Thursday, December 29, 2011

Another Leak at #Fukushima I Nuke Plant, Saved by (Probably) Duct Tape

Now that the accident is officially "over", Fukushima I Nuclear Power Plant takes on an atmosphere of a deserted, abandoned place where occasional maintenance is done with all-mighty duct tape. (Nothing against duct tape.)

A TEPCO worker found a leak from a Kanaflex hose near the Reverse Osmosis facility (part of desalination process) during a routine inspection round. The water was not radioactive, as it was the filtered water from the nearby river that TEPCO has been using to mix with the treated water before the water is injected back into the reactors for cooling. The leak was plugged by a tape, but the leak hasn't completely stopped (one drip per 2 minutes, according to TEPCO's handout for the press, 12/29/2011). TEPCO plans to replace the hose. (I hope so.)

From TEPCO's press release on December 29, 2011:

It looks like a puncture. By the way, there are apparently a number of similar punctures throughout the length of the hoses that make up the water injection system. Some of them due to quality problem, but many of them are caused by a weed (Imperata cylindrica L.). The weed pierced through the Kanaflex pipes all over the plant as it grew during the summer; now it is winter and the plants shrivel and die off, unplugging the holes they had made and causing small leaks all over the place. One tough weed.

I suppose this is not what NISA and TEPCO had expected. Totally "so-tei-gai" (想定外).

6 comments:

Anonymous said...

Great..leaking sieve of water..radioactive or not..what kind of quality control....and a weed to take down TEPCO. Revenge of nature!

Nancy said...

Someone call the duct tape technicians http://i54.tinypic.com/2remp1h.jpg

Anonymous said...

If they need to add water to the cooling loop, how much and where is the water leaving? And how contaminated it the missing water?

arevamirpal::laprimavera said...

@nancy, hehehe. If it is good enough for Apollo 13, it is good enough for Kanaflex at Fuku-I.

Atomfritz said...

Tepco speaks of "Tepco staff on patrol".
I wonder if they have now implemented patrolling?

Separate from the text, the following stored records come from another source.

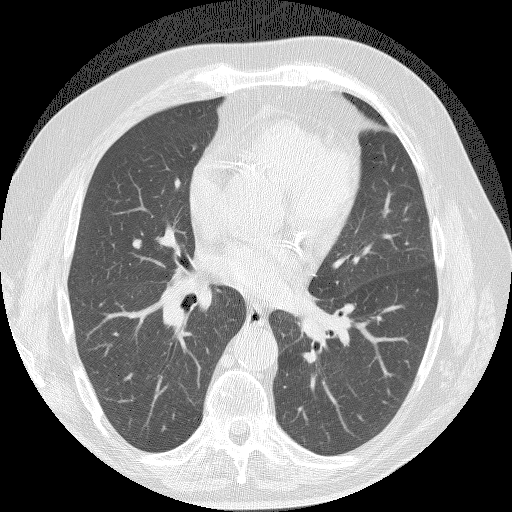
Axial slice from a low-dose chest CT screening exam; first (baseline) screen; lung window (W 1500 / L -600 HU); lung (sharp) reconstruction kernel (BONE); slice 79 of 145 in the series; 512 × 512 image matrix. Male participant, aged 61 years at enrolment. Current smoker at enrolment.
Expert reader's lesion annotation, box from (x=111, y=227) to (x=155, y=264) px. The screening reader recorded 3 non-calcified nodules or masses ≥4 mm on this exam (right upper lobe, right lower lobe); which of them this box marks is not recorded. Official screen result: positive, change unspecified: nodule(s) >= 4 mm or enlarging nodule(s), mass(es), or other non-specific abnormalities suspicious for lung cancer.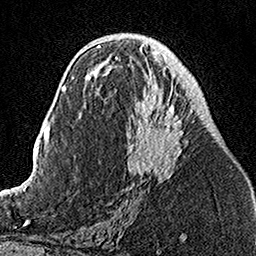
Breast MRI, one axial slice. Position 70 of 160 along the scan axis. Cropped to one breast. Dynamic contrast-enhanced series, time point 2 of 7 at this slice position (early post-contrast). 1.5 T. TE 3.5 ms, TR 7.2 ms. 1 mm slice thickness. 256 × 256 image matrix, field of view 160 × 160 mm. Female patient.
Annotated regions visible in this slice (semi-automatically segmented with operator editing):
- enhancing-tissue mask used for the functional tumour volume (all voxels passing the contrast-enhancement thresholds inside the analysis volume; usually the tumour): box from (x=106, y=49) to (x=195, y=183) px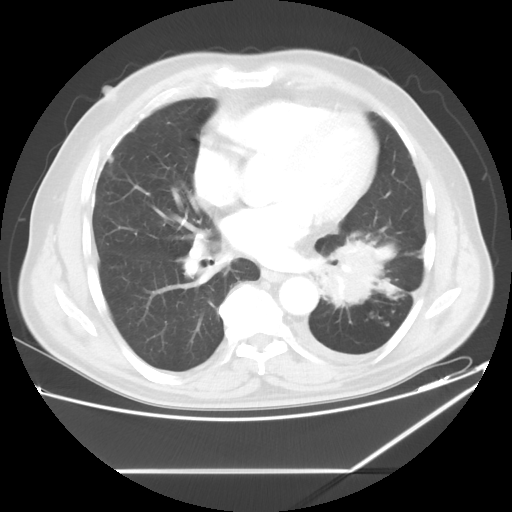
Chest CT, one axial slice. Position 27 of 60 along the scan axis. Reconstruction kernel STANDARD. Lung window (W 1500 / L -600 HU). 512 × 512 image matrix, field of view 395 × 395 mm. Male patient, age 62 years. Case-level facts recorded for this patient, not image findings: clinical TNM (as recorded): T3 N0 M1.
Structures marked on this image (rectangle marked by the reading radiologist):
- lung tumour (recorded histology: adenocarcinoma): bounding box [x1, y1, x2, y2] px = [313, 240, 398, 311]
- lung tumour (recorded histology: adenocarcinoma): [316, 239, 401, 309]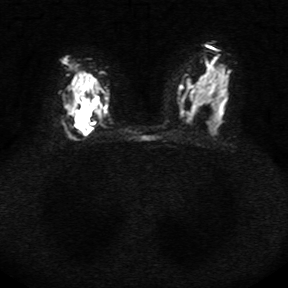
Breast MRI, one axial slice. Position 17 of 34 along the scan axis. Diffusion-weighted series; image 2 of 4 stored at this slice position (different b-values; order by instance number). 1.5 T. 288 × 288 image matrix, field of view 340 × 340 mm. Female patient.
Structures marked on this image (expert manual segmentation):
- tumour on diffusion-weighted imaging: box from (x=71, y=106) to (x=91, y=132) px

Sounds strange to me, after spills of hundreds of cubic meters recently have only be found just by chance, and not by patrolling.

And, as only the little-radioactive tubing has been put into thermal insulation, but not the high-radioactive tubing, because this work would be too dangerous for the workers, I ask myself if they patrol the high-radioactive tubing at all.

Anyway, winter just started. The weeds get frozen, hard and dangerous to tubing. We are in for more surprises...

Anonymous said...

TEPCO has already presented us with a hell lot of surprises. We do not need any more surprises from them.

I recently discovered the following dispersion model, which someone had linked to Berkeley’s discussion page. It uses TEPCO emission data to model possible dispersion patterns for Neptunium and Plutonium

http://www.datapoke.org/blog/89/study-modeling-fukushima-npp-p-239-and-np-239-atmospheric-dispersion/

http://datapoke.org/partmom/a=114

If this model is accurate, it is very disturbing. Where are all of the so-called experts who claimed these elements were too heavy to travel far from the plant site?